**Task details**
Please copy every line of the data in which the string "round" appears.

[Stored dataset items]
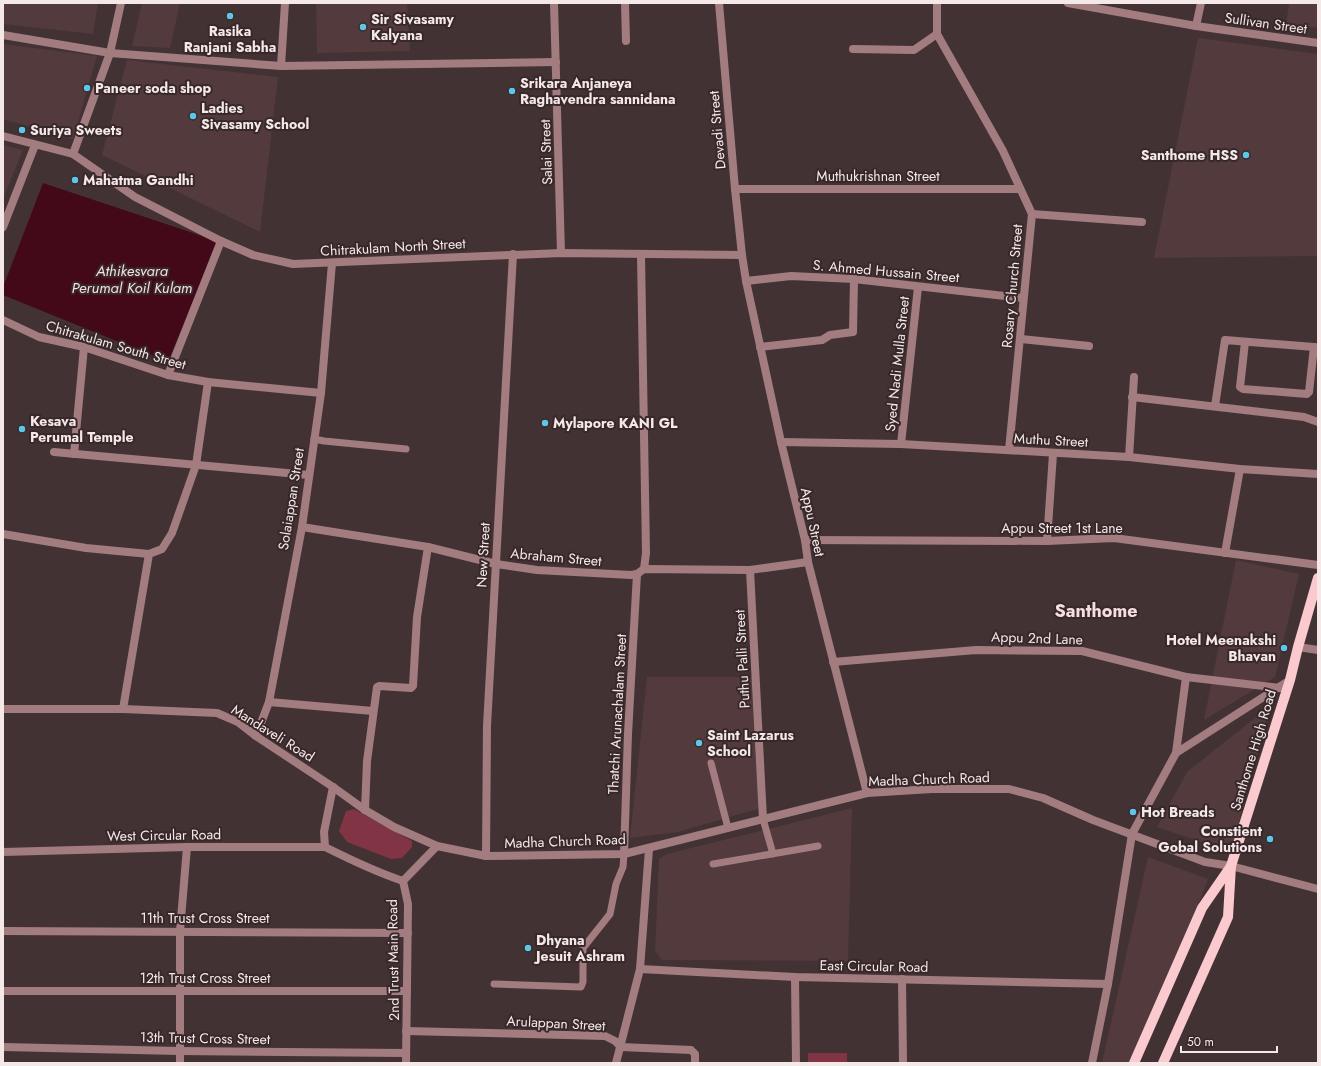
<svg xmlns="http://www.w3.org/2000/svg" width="1321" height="1066" font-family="Jost,sans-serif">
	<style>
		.built { fill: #523a3d }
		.green { fill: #813443 }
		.water { fill: #430918 }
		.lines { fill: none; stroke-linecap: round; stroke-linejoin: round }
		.service { stroke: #a37c80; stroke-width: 7 }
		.pedestrian { stroke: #a37c80; stroke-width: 8 }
		.minor { stroke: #a37c80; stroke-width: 8 }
		.tertiary { stroke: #a37c80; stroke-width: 8 }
		.primary { stroke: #facacf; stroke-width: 10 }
		.poi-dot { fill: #5dc7e8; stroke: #38282a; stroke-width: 1.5 }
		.labels { text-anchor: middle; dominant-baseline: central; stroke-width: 4; stroke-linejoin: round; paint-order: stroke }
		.poi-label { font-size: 14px; font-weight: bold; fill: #f4e8e9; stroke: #38282a; text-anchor: start }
		.street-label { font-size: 14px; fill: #f4e8e9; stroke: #38282a }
		.water-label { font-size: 15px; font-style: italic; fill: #f6dddf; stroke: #38282a }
		.district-label { font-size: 18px; font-weight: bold; fill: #f4dee0; stroke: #38282a }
	</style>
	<rect width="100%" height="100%" fill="#433234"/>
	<g class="built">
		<polygon points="3,3 98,3 93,34 3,24"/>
		<polygon points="142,3 180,3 170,48 132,46"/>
		<polygon points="316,3 407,3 410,51 317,53"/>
		<polygon points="1289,3 1318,3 1318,28 1286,24"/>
		<polygon points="1198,38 1318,54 1318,256 1154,258"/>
		<polygon points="3,44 97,56 73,139 3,119"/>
		<polygon points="127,60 278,77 260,232 102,155"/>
		<polygon points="3,145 23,150 3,199"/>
		<polygon points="1236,560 1299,574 1275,677 1204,720"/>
		<polygon points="647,677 755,677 761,808 678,832 630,838"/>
		<polygon points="1270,706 1231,852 1157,827 1187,772"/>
		<polygon points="852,808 848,961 662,960 655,951 659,859 667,854"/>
		<polygon points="1148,857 1208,879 1139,1063 1102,1063"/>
	</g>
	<g class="green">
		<polygon points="354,809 412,841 412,847 402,858 391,859 347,842 339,831 346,811"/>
		<rect x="808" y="1053" width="39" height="10"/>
	</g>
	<polygon class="water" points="43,183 217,241 168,362 3,295 3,287"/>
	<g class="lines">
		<g class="service">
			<polyline points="314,439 324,441 406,449"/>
			<polyline points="711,763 728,828"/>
			<polyline points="763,819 773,854"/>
			<polyline points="713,864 818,846"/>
			<polyline points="494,984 581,987 583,982 583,948 610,914 616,884 623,867 624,854"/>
		</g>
		<polyline class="pedestrian" points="760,347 822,340 830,335 853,332 854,279"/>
		<g class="minor">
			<polyline points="554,3 561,253"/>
			<polyline points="625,3 626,41"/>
			<polyline points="937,3 937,34 1003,151 1032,214 1009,450"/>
			<polyline points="1068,3 1196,26 1318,43"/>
			<polyline points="1196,26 1201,3"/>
			<polyline points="3,35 110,53 281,66 556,62"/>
			<polyline points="853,49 914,50 937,34"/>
			<polyline points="281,66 285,3"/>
			<polyline points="735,189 1020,189"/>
			<polyline points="1032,214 1142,222"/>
			<polyline points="3,227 35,145"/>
			<polyline points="641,255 646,553 644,569"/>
			<polyline points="746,281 791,276 854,279 1023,298"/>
			<polyline points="3,320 39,337 84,347 168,375 208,382 321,393"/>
			<polyline points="1021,339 1089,346"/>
			<polyline points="1245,342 1240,387 1243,389 1307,394 1309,392 1314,347 1318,348"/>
			<polyline points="168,375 221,241"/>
			<polyline points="1132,397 1304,417 1318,422"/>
			<polyline points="1215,406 1225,340 1314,347"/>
			<polyline points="781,442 901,444 1129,457 1240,469 1318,474"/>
			<polyline points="901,444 918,287"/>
			<polyline points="54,452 309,475"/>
			<polyline points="74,454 84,347"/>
			<polyline points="1129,457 1134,377"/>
			<polyline points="302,527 428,547 496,564 537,570 631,575 637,574 644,569 750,570 808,562"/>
			<polyline points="3,534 86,548 149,554"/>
			<polyline points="805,540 1047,541 1114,538 1318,565"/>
			<polyline points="1047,541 1053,454"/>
			<polyline points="1225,553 1240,469"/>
			<polyline points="750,570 763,819"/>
			<polyline points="1298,647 1318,650"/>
			<polyline points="833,662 976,650 1082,651 1186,677 1176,753"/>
			<polyline points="1186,677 1280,688"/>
			<polyline points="269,702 373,711"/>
			<polyline points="123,709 149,554 162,549 172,533 196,465 208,382"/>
			<polyline points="256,736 269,702 302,527 321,393 332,263"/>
			<path d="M 333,787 L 324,832 L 325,847 C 351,860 376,872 403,881"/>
			<polyline points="365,810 367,761 377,687 379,686 411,688 413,686 417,617 428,547"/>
			<polyline points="3,852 187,847 325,847"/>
			<polyline points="624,854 628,734 637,574"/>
			<polyline points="486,856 487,726 513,254"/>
			<polyline points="1231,866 1318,889"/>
			<polyline points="3,931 408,933"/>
			<polyline points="640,969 795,977 1108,984"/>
			<polyline points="795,977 796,1063"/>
			<polyline points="902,979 903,1063"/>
			<polyline points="3,991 407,991"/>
			<polyline points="406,1031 605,1036 615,1041 621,1047 691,1050 695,1054 695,1063"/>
			<polyline points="3,1047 179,1051 406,1053"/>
			<polyline points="180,1063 180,931 187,847"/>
			<polyline points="406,1063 408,904 403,881 437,846"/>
			<polyline points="616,1063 640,969 649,849"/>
			<polyline points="1092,1063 1108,984 1132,834 1176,753 1290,680"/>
		</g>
		<g class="tertiary">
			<polyline points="719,3 735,189 742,255 746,281 781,442 805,540 808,562 867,793"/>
			<polyline points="3,136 73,154 135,197 221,241 253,255 293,264 561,253 742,255"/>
			<polyline points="73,154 110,53 121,3"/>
			<polyline points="3,709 123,709 217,713 238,722 256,736 333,787 365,810 394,827 437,846 486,856 624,854 867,793 932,789 1009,789 1043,798 1093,820 1205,862 1231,866"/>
		</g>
		<g class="primary">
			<polyline points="1134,1063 1202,908 1231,866"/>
			<polyline points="1163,1063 1228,917 1231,866 1290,680 1298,647 1318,578"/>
		</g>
	</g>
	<g class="poi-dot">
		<circle cx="230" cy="16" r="4"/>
		<circle cx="363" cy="27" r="4"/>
		<circle cx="87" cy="88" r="4"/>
		<circle cx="512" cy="91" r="4"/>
		<circle cx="193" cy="116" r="4"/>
		<circle cx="22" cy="130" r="4"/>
		<circle cx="1246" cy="155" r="4"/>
		<circle cx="75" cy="180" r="4"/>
		<circle cx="545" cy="423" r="4"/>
		<circle cx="22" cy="429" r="4"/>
		<circle cx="1284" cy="648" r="4"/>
		<circle cx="699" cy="743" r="4"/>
		<circle cx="1133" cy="812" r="4"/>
		<circle cx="1270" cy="839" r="4"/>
		<circle cx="528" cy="948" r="4"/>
	</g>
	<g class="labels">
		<g class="poi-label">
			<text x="371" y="19">Sir Sivasamy<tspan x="371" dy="16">Kalyana</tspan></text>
			<text x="230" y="31" text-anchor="middle">Rasika<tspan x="230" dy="16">Ranjani Sabha</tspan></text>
			<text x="520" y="83">Srikara Anjaneya<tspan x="520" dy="16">Raghavendra sannidana</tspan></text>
			<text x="95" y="88">Paneer soda shop</text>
			<text x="201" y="108">Ladies<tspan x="201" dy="16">Sivasamy School</tspan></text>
			<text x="30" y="130">Suriya Sweets</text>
			<text x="1238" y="155" text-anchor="end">Santhome HSS</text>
			<text x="83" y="180">Mahatma Gandhi</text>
			<text x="30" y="421">Kesava<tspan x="30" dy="16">Perumal Temple</tspan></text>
			<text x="553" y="423">Mylapore KANI GL</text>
			<text x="1276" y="640" text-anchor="end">Hotel Meenakshi<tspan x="1276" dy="16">Bhavan</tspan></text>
			<text x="707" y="735">Saint Lazarus<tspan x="707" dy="16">School</tspan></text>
			<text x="1141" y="812">Hot Breads</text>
			<text x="1262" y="831" text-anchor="end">Constient<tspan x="1262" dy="16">Gobal Solutions</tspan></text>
			<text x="536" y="940">Dhyana<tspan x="536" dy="16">Jesuit Ashram</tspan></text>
		</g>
		<g class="street-label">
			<text transform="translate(1266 23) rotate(8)">Sullivan Street</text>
			<text transform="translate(717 130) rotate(-95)">Devadi Street</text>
			<text transform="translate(546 152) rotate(-92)">Salai Street</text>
			<text x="878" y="176">Muthukrishnan Street</text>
			<text transform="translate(393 247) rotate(-3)">Chitrakulam North Street</text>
			<text transform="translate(886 271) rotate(5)">S. Ahmed Hussain Street</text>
			<text transform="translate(1012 286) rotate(-85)">Rosary Church Street</text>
			<text transform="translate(116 345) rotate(16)">Chitrakulam South Street</text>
			<text transform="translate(897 364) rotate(-84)">Syed Nadi Mulla Street</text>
			<text transform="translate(1051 440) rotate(3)">Muthu Street</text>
			<text transform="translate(291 499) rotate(-81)">Solaiappan Street</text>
			<text transform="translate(813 522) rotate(78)">Appu Street</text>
			<text x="1062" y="528">Appu Street 1st Lane</text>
			<text transform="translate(483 555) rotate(-87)">New Street</text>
			<text transform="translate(556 557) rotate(5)">Abraham Street</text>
			<text transform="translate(1037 638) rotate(2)">Appu 2nd Lane</text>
			<text transform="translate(742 659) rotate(-93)">Puthu Palli Street</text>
			<text transform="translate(617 714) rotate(-87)">Thatchi Arunachalam Street</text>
			<text transform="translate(273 733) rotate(32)">Mandaveli Road</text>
			<text transform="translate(1253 750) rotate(-73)">Santhome High Road</text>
			<text transform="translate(929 779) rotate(-2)">Madha Church Road</text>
			<text transform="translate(164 835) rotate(-1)">West Circular Road</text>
			<text transform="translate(565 841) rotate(-2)">Madha Church Road</text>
			<text x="205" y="918">11th Trust Cross Street</text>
			<text transform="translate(393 960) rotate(-91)">2nd Trust Main Road</text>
			<text transform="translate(874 966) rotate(1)">East Circular Road</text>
			<text x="205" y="978">12th Trust Cross Street</text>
			<text transform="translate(556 1023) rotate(3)">Arulappan Street</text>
			<text transform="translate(205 1038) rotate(1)">13th Trust Cross Street</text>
		</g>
		<g class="water-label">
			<text x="132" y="271">Athikesvara<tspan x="132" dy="17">Perumal Koil Kulam</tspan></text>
		</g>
		<g class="district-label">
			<text x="1096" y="611">Santhome</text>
		</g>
	</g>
	<rect width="1321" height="1066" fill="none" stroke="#f4e8e9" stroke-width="8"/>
	<path d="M1181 1046v6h96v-6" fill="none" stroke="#f4e8e9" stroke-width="2"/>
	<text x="1187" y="1046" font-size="12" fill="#f4e8e9" stroke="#38282a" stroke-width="3" paint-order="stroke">50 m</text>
</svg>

**Exercise response**
		.lines { fill: none; stroke-linecap: round; stroke-linejoin: round }
		.labels { text-anchor: middle; dominant-baseline: central; stroke-width: 4; stroke-linejoin: round; paint-order: stroke }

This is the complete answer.